Saudi royal, entrepreneur, and investor (born 1978)

Khaled bin Alwaleed Al Saud (خالد بن الوليد آل سعود; born 21 April 1978) is a House of Saud royal, entrepreneur, and investor. He is the son of Al-Waleed bin Talal and his first wife and cousin Dalal bint Saud. Khaled has been noted for his vegan lifestyle. He is the grandson of King Saud of Saudi Arabia on his mother's side and a great-grandson of King Abdulaziz, the founder of the Kingdom of Saudi Arabia, on both his mother's and father's side.

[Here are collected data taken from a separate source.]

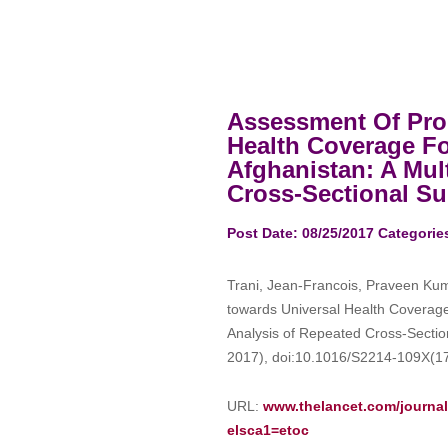
Assessment Of Pro
Health Coverage For
Afghanistan: A Mul
Cross-Sectional Sur
Post Date: 08/25/2017
Categorie
Trani, Jean-Francois, Praveen Kuma
towards Universal Health Coverage f
Analysis of Repeated Cross-Sectio
2017), doi:10.1016/S2214-109X(1
URL:
www.thelancet.com/journals
elsca1=etoc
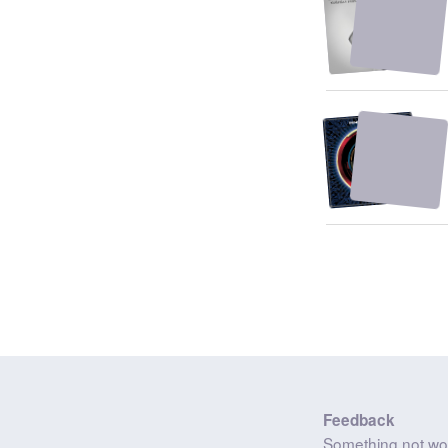
Feedback
Something not wo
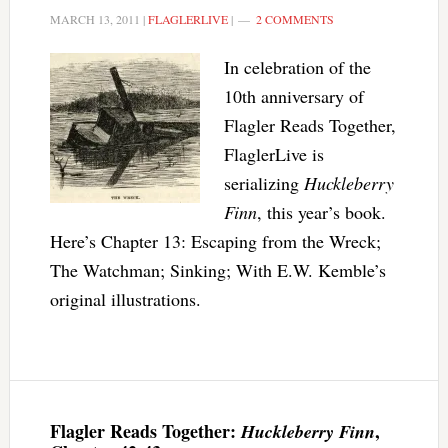
MARCH 13, 2011
|
FLAGLERLIVE
|
2 COMMENTS
In celebration of the
10th anniversary of
Flagler Reads Together,
FlaglerLive is
serializing
Huckleberry
Finn
, this year’s book.
Here’s Chapter 13: Escaping from the Wreck;
The Watchman; Sinking; With E.W. Kemble’s
original illustrations.
Flagler Reads Together:
,
Huckleberry Finn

==Early life and education==
According to his official biography, Khaled was born in Stanford, California and raised in Riyadh. At age 14, he suffered a crushed skull during a jet skiing accident in France, but eventually made a full recovery. He graduated from the University of New Haven with a degree in business before going to work for Citigroup.

==Career==
Khaled is the founder and chief executive officer (CEO) of KBW Investments and KBW Ventures, and the founder of property developer Arada. Through his companies, he is an investor in the Italian crane manufacturer Raimondi, in Beyond Meat, the tech news website TechnoBuffalo, ESG capital firm Eat Well Investment Group (EWGFF), and Square, Inc. He has also been an investor in and board member of JUST, Inc. He was named as one of a number of high-profile investors in the $17 million Series A round of investments in the lab-grown meat startup Memphis Meats. In 2018, Khaled announced plans to open a chain of 30 vegan restaurants in the Middle East. The same year, he was named Technology Investor of the Year at the Arabian Business CEO Middle East awards. On 9 September 2021, Prince Khaled joined Eat Well Investment Group Inc. as a strategic adviser.

==Personal life==
Khaled is the son of Al-Waleed bin Talal and Dalal bint Saud. He married Munira bint Ibrahim Al Assaf, daughter of Saudi former finance and foreign minister Ibrahim Al Assaf.

In the 1990s, Khaled was known for his opulence and extensive collection of 200 luxury cars. After participating in a trophy hunt in South Africa, a trip he would later describe as "cowardly", Khaled adopted a more austere lifestyle, ultimately becoming a vegan and disposing of his automobile collection. He has been described as an environmentalist and has called for the abolition of zoos, reportedly purchases carbon offsets for his travel and drives an electric Tesla Model X P90D. Khaled's father was reportedly inspired by his son's adoption of veganism to become a vegan himself.